- _Task description_
Reproduce the entries beneath exactly, without their images.

----------

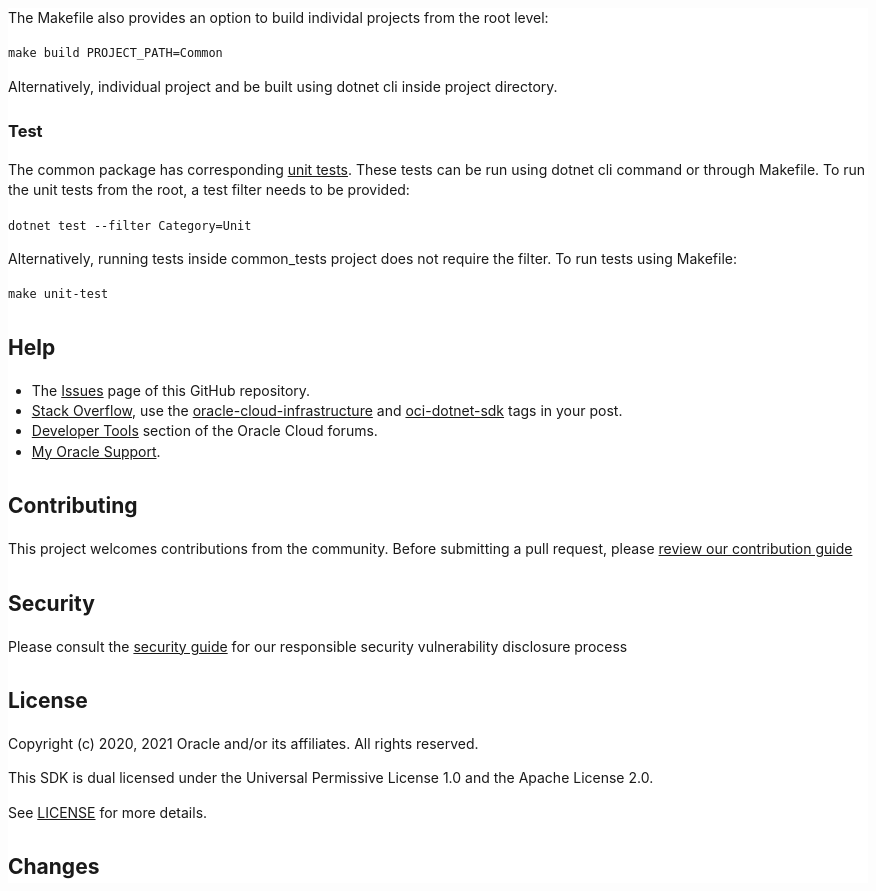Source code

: The Makefile also provides an option to build individal projects from the root level:

```
make build PROJECT_PATH=Common
```

Alternatively, individual project and be built using dotnet cli inside project directory.

### Test

The common package has corresponding [unit tests](/Commontests).
These tests can be run using dotnet cli command or through Makefile.
To run the unit tests from the root, a test filter needs to be provided:

```
dotnet test --filter Category=Unit
```

Alternatively, running tests inside common_tests project does not require the filter.
To run tests using Makefile:

```
make unit-test
```

## Help

* The [Issues](https://github.com/oracle/oci-dotnet-sdk/issues) page of this GitHub repository.
* [Stack Overflow](https://stackoverflow.com/), use the [oracle-cloud-infrastructure](https://stackoverflow.com/questions/tagged/oracle-cloud-infrastructure) and [oci-dotnet-sdk](https://stackoverflow.com/questions/tagged/oci-dotnet-sdk) tags in your post.
* [Developer Tools](https://community.oracle.com/community/groundbreakers/oracle-cloud/cloud-infrastructure/content) section of the Oracle Cloud forums.
* [My Oracle Support](https://support.oracle.com/portal/).

## Contributing

This project welcomes contributions from the community. Before submitting a pull request, please [review our contribution guide](./CONTRIBUTING.md)

## Security

Please consult the [security guide](./SECURITY.md) for our responsible security vulnerability disclosure process

## License

Copyright (c) 2020, 2021 Oracle and/or its affiliates. All rights reserved.

This SDK is dual licensed under the Universal Permissive License 1.0 and the Apache License 2.0.

See [LICENSE](/LICENSE.txt) for more details.

## Changes
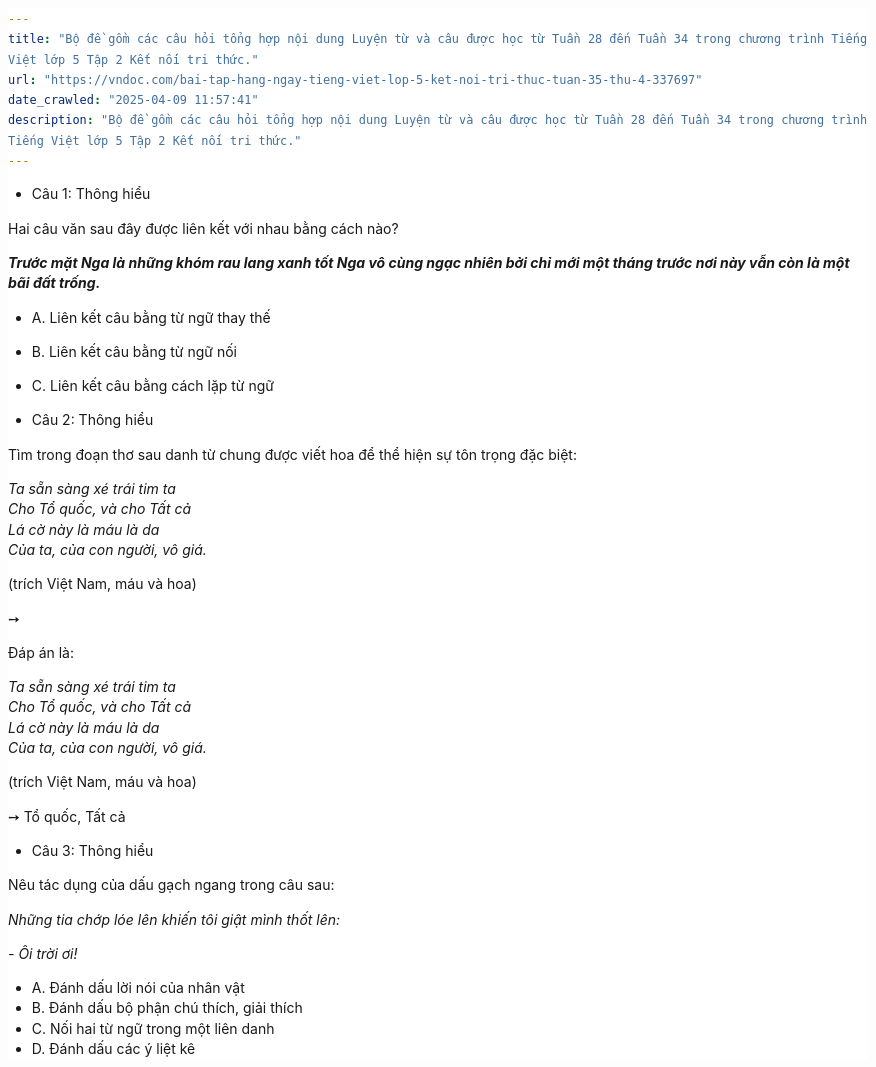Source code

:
 ```yaml
---
title: "Bộ đề gồm các câu hỏi tổng hợp nội dung Luyện từ và câu được học từ Tuần 28 đến Tuần 34 trong chương trình Tiếng Việt lớp 5 Tập 2 Kết nối tri thức."
url: "https://vndoc.com/bai-tap-hang-ngay-tieng-viet-lop-5-ket-noi-tri-thuc-tuan-35-thu-4-337697"
date_crawled: "2025-04-09 11:57:41"
description: "Bộ đề gồm các câu hỏi tổng hợp nội dung Luyện từ và câu được học từ Tuần 28 đến Tuần 34 trong chương trình Tiếng Việt lớp 5 Tập 2 Kết nối tri thức."
---
```


* Câu 1:  Thông hiểu

Hai câu văn sau đây được liên kết với nhau bằng cách nào?

_**Trước mặt Nga là những khóm rau lang xanh tốt Nga vô cùng ngạc nhiên bởi chỉ mới một tháng trước nơi này vẫn còn là một bãi đất trống.**_

  * A. Liên kết câu bằng từ ngữ thay thế 
  * B. Liên kết câu bằng từ ngữ nối 
  * C. Liên kết câu bằng cách lặp từ ngữ 



* Câu 2:  Thông hiểu

Tìm trong đoạn thơ sau danh từ chung được viết hoa để thể hiện sự tôn trọng đặc biệt:

_Ta sẵn sàng xé trái tim ta_  
 _Cho Tổ quốc, và cho Tất cả_  
 _Lá cờ này là máu là da_  
 _Của ta, của con người, vô giá._

(trích Việt Nam, máu và hoa)

➙ 

Đáp án là:

_Ta sẵn sàng xé trái tim ta_  
 _Cho Tổ quốc, và cho Tất cả_  
 _Lá cờ này là máu là da_  
 _Của ta, của con người, vô giá._

(trích Việt Nam, máu và hoa)

➙ Tổ quốc, Tất cả

* Câu 3:  Thông hiểu

Nêu tác dụng của dấu gạch ngang trong câu sau:

_Những tia chớp lóe lên khiến tôi giật mình thốt lên:_

_\- Ôi trời ơi!_

  * A. Đánh dấu lời nói của nhân vật 
  * B. Đánh dấu bộ phận chú thích, giải thích 
  * C. Nối hai từ ngữ trong một liên danh 
  * D. Đánh dấu các ý liệt kê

----------

- _Result of the exercise_
Source code

: The Makefile also provides an option to build individal projects from the root level:

```
make build PROJECT_PATH=Common
```

Alternatively, individual project and be built using dotnet cli inside project directory.

### Test

The common package has corresponding [unit tests](/Commontests).
These tests can be run using dotnet cli command or through Makefile.
To run the unit tests from the root, a test filter needs to be provided:

```
dotnet test --filter Category=Unit
```

Alternatively, running tests inside common_tests project does not require the filter.
To run tests using Makefile:

```
make unit-test
```

## Help

* The [Issues](https://github.com/oracle/oci-dotnet-sdk/issues) page of this GitHub repository.
* [Stack Overflow](https://stackoverflow.com/), use the [oracle-cloud-infrastructure](https://stackoverflow.com/questions/tagged/oracle-cloud-infrastructure) and [oci-dotnet-sdk](https://stackoverflow.com/questions/tagged/oci-dotnet-sdk) tags in your post.
* [Developer Tools](https://community.oracle.com/community/groundbreakers/oracle-cloud/cloud-infrastructure/content) section of the Oracle Cloud forums.
* [My Oracle Support](https://support.oracle.com/portal/).

## Contributing

This project welcomes contributions from the community. Before submitting a pull request, please [review our contribution guide](./CONTRIBUTING.md)

## Security

Please consult the [security guide](./SECURITY.md) for our responsible security vulnerability disclosure process

## License

Copyright (c) 2020, 2021 Oracle and/or its affiliates. All rights reserved.

This SDK is dual licensed under the Universal Permissive License 1.0 and the Apache License 2.0.

See [LICENSE](/LICENSE.txt) for more details.

## Changes
Source code

:
 ```yaml
---
title: "Bộ đề gồm các câu hỏi tổng hợp nội dung Luyện từ và câu được học từ Tuần 28 đến Tuần 34 trong chương trình Tiếng Việt lớp 5 Tập 2 Kết nối tri thức."
url: "https://vndoc.com/bai-tap-hang-ngay-tieng-viet-lop-5-ket-noi-tri-thuc-tuan-35-thu-4-337697"
date_crawled: "2025-04-09 11:57:41"
description: "Bộ đề gồm các câu hỏi tổng hợp nội dung Luyện từ và câu được học từ Tuần 28 đến Tuần 34 trong chương trình Tiếng Việt lớp 5 Tập 2 Kết nối tri thức."
---
```


* Câu 1:  Thông hiểu

Hai câu văn sau đây được liên kết với nhau bằng cách nào?

_**Trước mặt Nga là những khóm rau lang xanh tốt Nga vô cùng ngạc nhiên bởi chỉ mới một tháng trước nơi này vẫn còn là một bãi đất trống.**_

  * A. Liên kết câu bằng từ ngữ thay thế 
  * B. Liên kết câu bằng từ ngữ nối 
  * C. Liên kết câu bằng cách lặp từ ngữ 



* Câu 2:  Thông hiểu

Tìm trong đoạn thơ sau danh từ chung được viết hoa để thể hiện sự tôn trọng đặc biệt:

_Ta sẵn sàng xé trái tim ta_  
 _Cho Tổ quốc, và cho Tất cả_  
 _Lá cờ này là máu là da_  
 _Của ta, của con người, vô giá._

(trích Việt Nam, máu và hoa)

➙ 

Đáp án là:

_Ta sẵn sàng xé trái tim ta_  
 _Cho Tổ quốc, và cho Tất cả_  
 _Lá cờ này là máu là da_  
 _Của ta, của con người, vô giá._

(trích Việt Nam, máu và hoa)

➙ Tổ quốc, Tất cả

* Câu 3:  Thông hiểu

Nêu tác dụng của dấu gạch ngang trong câu sau:

_Những tia chớp lóe lên khiến tôi giật mình thốt lên:_

_\- Ôi trời ơi!_

  * A. Đánh dấu lời nói của nhân vật 
  * B. Đánh dấu bộ phận chú thích, giải thích 
  * C. Nối hai từ ngữ trong một liên danh 
  * D. Đánh dấu các ý liệt kê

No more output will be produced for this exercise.